[Image and design file data]
══════════════════════════════

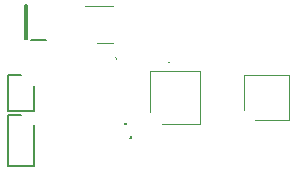
<source format=gto>
G04 #@! TF.GenerationSoftware,KiCad,Pcbnew,(6.0.7)*
G04 #@! TF.CreationDate,2022-09-12T14:42:07+03:00*
G04 #@! TF.ProjectId,MCU_M_V3,4d43555f-4d5f-4563-932e-6b696361645f,rev?*
G04 #@! TF.SameCoordinates,Original*
G04 #@! TF.FileFunction,Legend,Top*
G04 #@! TF.FilePolarity,Positive*
%FSLAX46Y46*%
G04 Gerber Fmt 4.6, Leading zero omitted, Abs format (unit mm)*
G04 Created by KiCad (PCBNEW (6.0.7)) date 2022-09-12 14:42:07*
%MOMM*%
%LPD*%
G01*
G04 APERTURE LIST*
%ADD10C,0.254000*%
%ADD11C,0.120000*%
%ADD12C,0.200000*%
%ADD13C,0.100000*%
G04 APERTURE END LIST*
D10*
G04 #@! TO.C,R11*
X180915000Y-97330000D02*
G75*
G03*
X180915000Y-97330000I-50000J0D01*
G01*
D11*
G04 #@! TO.C,U1*
X182990500Y-96344250D02*
X182990500Y-92863500D01*
X187209500Y-97336500D02*
X183982750Y-97336500D01*
X182990500Y-92863500D02*
X187209500Y-92863500D01*
X187209500Y-92863500D02*
X187209500Y-97336500D01*
G04 #@! TO.C,U2*
X190990000Y-93190000D02*
X194810000Y-93190000D01*
X194810000Y-93190000D02*
X194810000Y-97010000D01*
X190990000Y-96110000D02*
X190990000Y-93190000D01*
X194810000Y-97010000D02*
X191890000Y-97010000D01*
D12*
G04 #@! TO.C,J1*
X171000000Y-93180000D02*
X171000000Y-96220000D01*
X172100000Y-93180000D02*
X171000000Y-93180000D01*
X171000000Y-96220000D02*
X173200000Y-96220000D01*
X173200000Y-96220000D02*
X173200000Y-94065000D01*
D10*
G04 #@! TO.C,R12*
X181385000Y-98490000D02*
G75*
G03*
X181385000Y-98490000I-50000J0D01*
G01*
D13*
G04 #@! TO.C,Y11*
X184500000Y-92090000D02*
X184500000Y-92090000D01*
X184600000Y-92090000D02*
X184600000Y-92090000D01*
X184600000Y-92090000D02*
G75*
G03*
X184500000Y-92090000I-50000J0D01*
G01*
X184500000Y-92090000D02*
G75*
G03*
X184600000Y-92090000I50000J0D01*
G01*
G04 #@! TO.C,Y12*
X180100000Y-91700000D02*
X180100000Y-91700000D01*
X180100000Y-91800000D02*
X180100000Y-91800000D01*
X180100000Y-91800000D02*
G75*
G03*
X180100000Y-91700000I0J50000D01*
G01*
X180100000Y-91700000D02*
G75*
G03*
X180100000Y-91800000I0J-50000D01*
G01*
D12*
G04 #@! TO.C,Q1*
X172550000Y-90160000D02*
X172450000Y-90160000D01*
X174200000Y-90200000D02*
X172900000Y-90200000D01*
X172450000Y-90160000D02*
X172450000Y-87240000D01*
X172450000Y-87240000D02*
X172550000Y-87240000D01*
X172550000Y-87240000D02*
X172550000Y-90160000D01*
D11*
G04 #@! TO.C,D1*
X179200000Y-87340000D02*
X177525000Y-87340000D01*
X179200000Y-90460000D02*
X179850000Y-90460000D01*
X179200000Y-90460000D02*
X178550000Y-90460000D01*
X179200000Y-87340000D02*
X179850000Y-87340000D01*
D12*
G04 #@! TO.C,J2*
X171000000Y-100855000D02*
X173200000Y-100855000D01*
X173200000Y-100855000D02*
X173200000Y-97430000D01*
X171000000Y-96545000D02*
X171000000Y-100855000D01*
X172100000Y-96545000D02*
X171000000Y-96545000D01*
G04 #@! TD*
M02*

</source>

══════════════════════════════

▸ **Work required**
The lines to copy are those in the records above containing the word "format".

▸ **Result**
<source format=gto>
G04 Gerber Fmt 4.6, Leading zero omitted, Abs format (unit mm)*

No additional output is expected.